21. The evidence of P. Ws. 2 and 3 consist of statements made to the Police by witnesses examined in the course of the investigation of the case. Section 162 of the Criminal Procedure Code before its amendment had nothing to do with statements not reduced to writing; the section did not prohibit 'the use of such statements' as evidence for any purpose admissible under the Indian Evidence Act. I think, even after the amendment, the application of the section should be considered to be limited to the use of statements reduced to writing as under the old section. If this interpretation is not accepted, it would mean that the legislature, by amending Section 162 of the Code of Criminal Procedure, has virtually repealed Section 27 of the Indian Evidence Act. As, in my opinion, such a result would never have been contemplated by the legislature, I hold that the amended Section 162, Criminal Procedure Code, is not a bar to the admissibility of statements made to P. Ws. 2 and 3 by the accused's daughter and P. Ws. 16 and 17.
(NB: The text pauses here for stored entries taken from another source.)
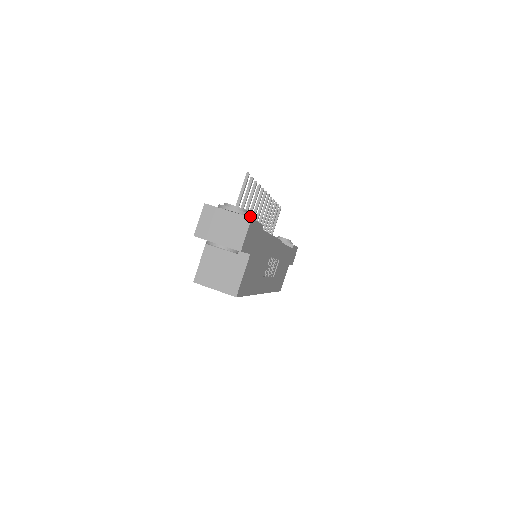
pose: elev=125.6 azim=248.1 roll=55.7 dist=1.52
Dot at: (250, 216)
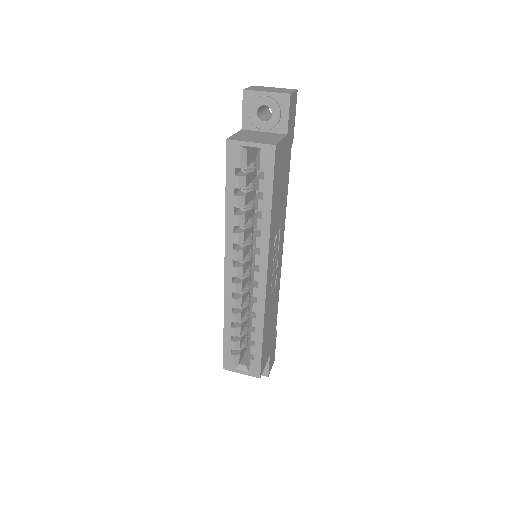
Dot at: occluded
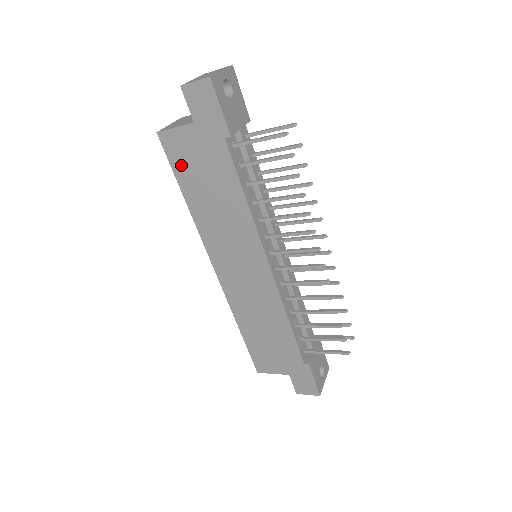
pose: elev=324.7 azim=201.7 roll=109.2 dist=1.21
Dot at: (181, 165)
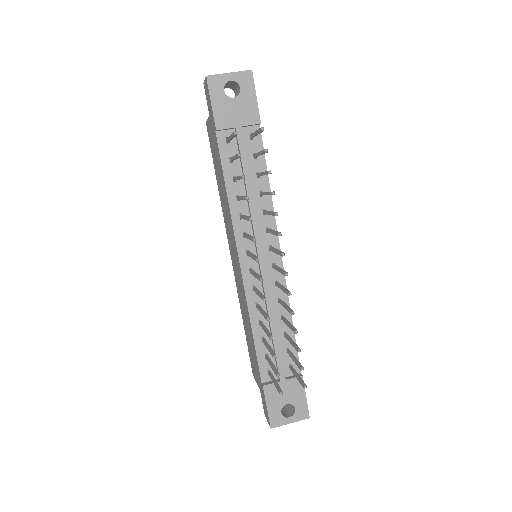
Dot at: (213, 152)
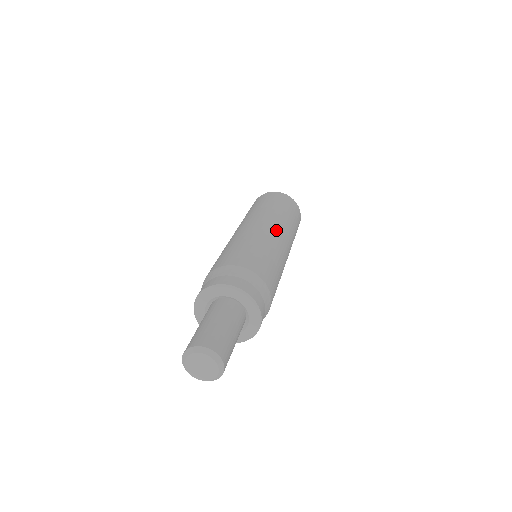
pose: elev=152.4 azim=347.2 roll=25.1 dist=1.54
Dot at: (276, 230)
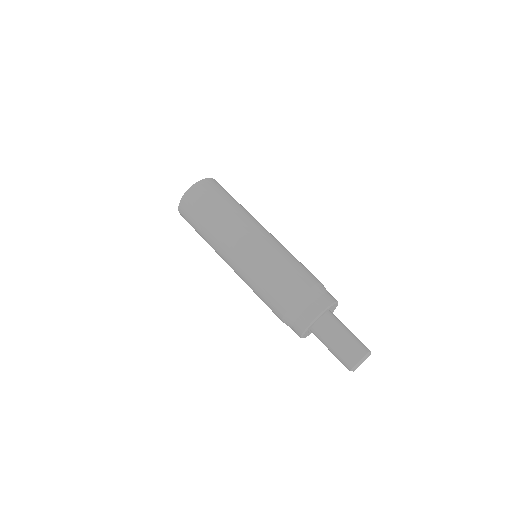
Dot at: (246, 238)
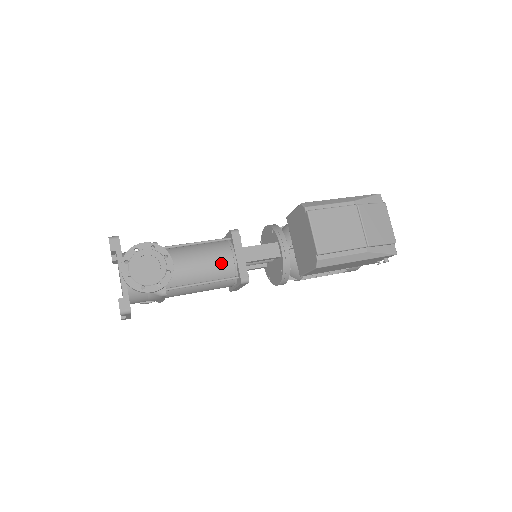
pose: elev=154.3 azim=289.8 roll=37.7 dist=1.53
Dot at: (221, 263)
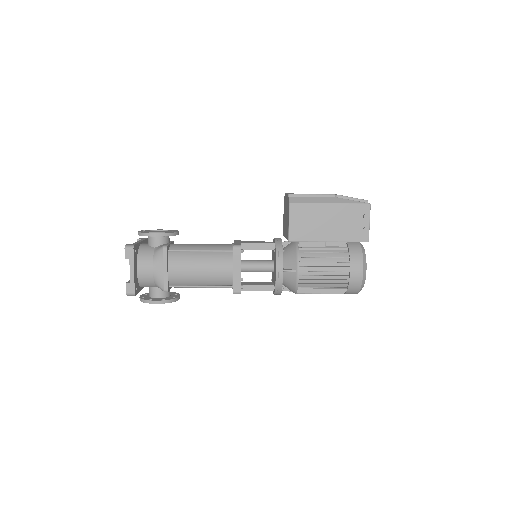
Dot at: (220, 245)
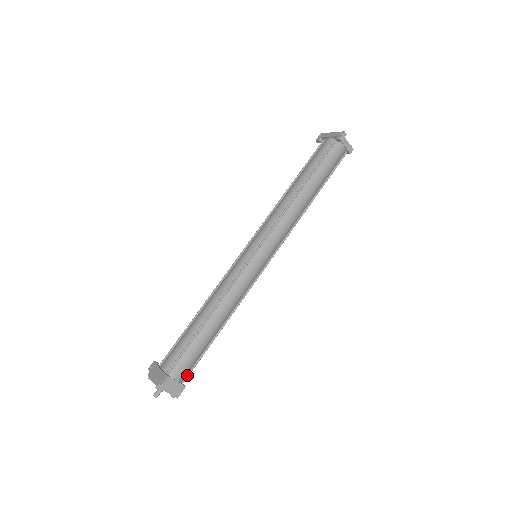
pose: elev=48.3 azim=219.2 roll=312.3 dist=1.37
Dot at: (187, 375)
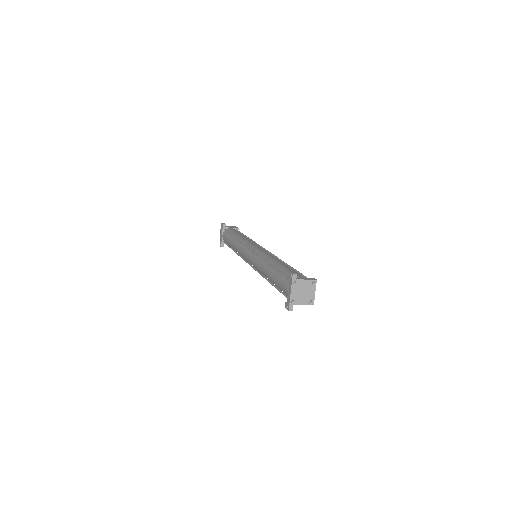
Dot at: occluded
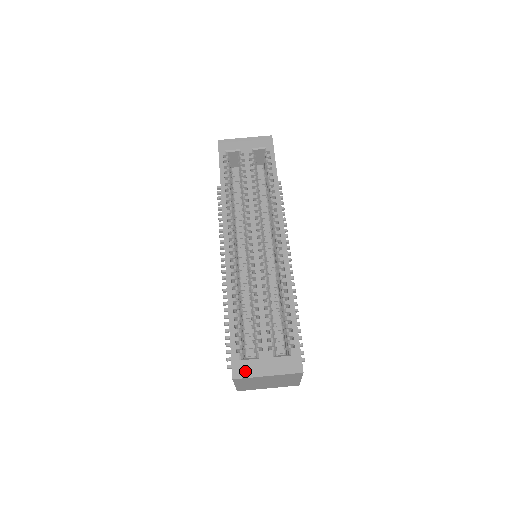
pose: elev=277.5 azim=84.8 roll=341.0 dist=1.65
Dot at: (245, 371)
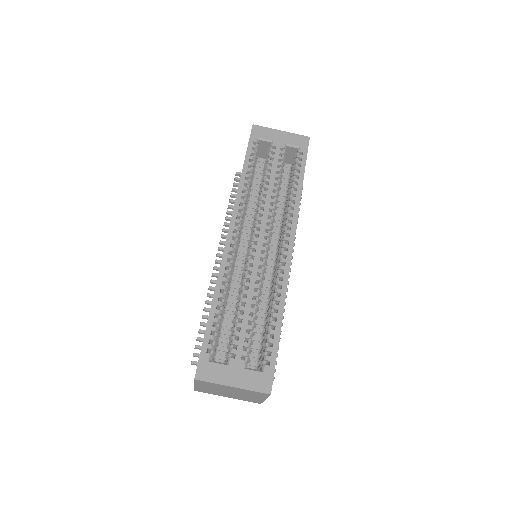
Dot at: (210, 374)
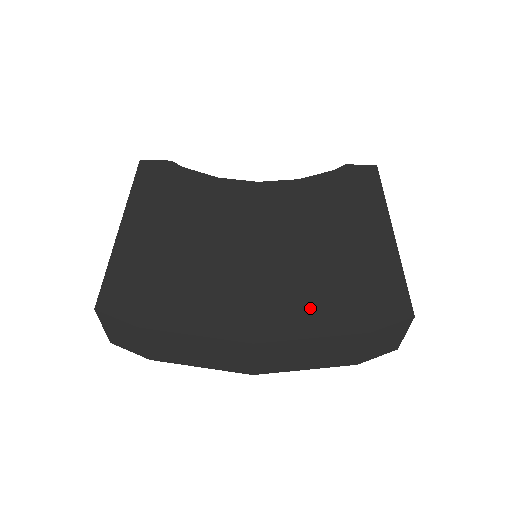
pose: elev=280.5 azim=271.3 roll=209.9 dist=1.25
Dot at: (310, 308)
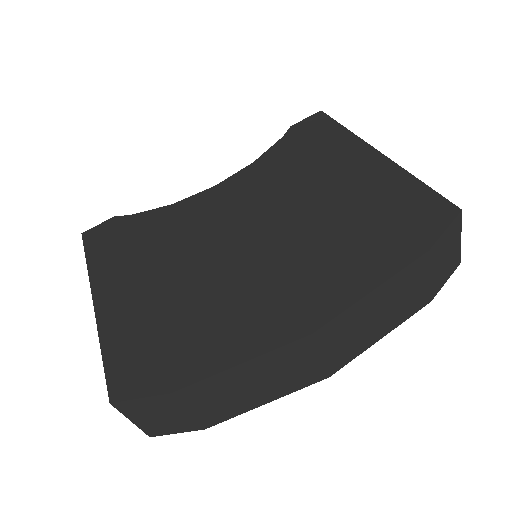
Dot at: (348, 264)
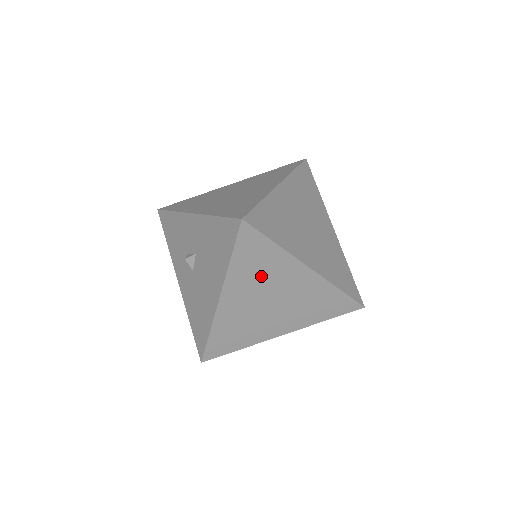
22. Though Section 162, Criminal Procedure Code, does not prohibit the use of the oral statements in question, it seems to me that the statements are not admissible in evidence under the Indian Evidence Act. It has not been argued that these statements are admissible under Section 157 of the Evidence Act, as these do not corroborate the statement of the accused's daughter and the evidence of P. Ws. 16 and 17 given at the trial; but what is contended for by the learned Public Prosecutor is this, that these statements are admissible as part of the res gestae under Section 6 or Section 7 of the Indian Evidence Act. It will be observed that these statements were made to P. Ws. 2 and 3 during the Police investigation of the case. They were made long after the commission of the offence, viz., the filing of. the alleged false complaint. As the state-merits in question are not the necessary incidents of the offence itself and are not immediately associated with it, I do no think it can be said that they form part of the res gestae. I have, therefore, come to the conclusion that these statements cannot be proved or used as substantive evidence in support of the charge brought against the accused.
23. As the other evidence in the case is not of any value, I allow the appeal and set aside the conviction and sentence passed upon the appellant. The bail-bond of the accused will be cancelled.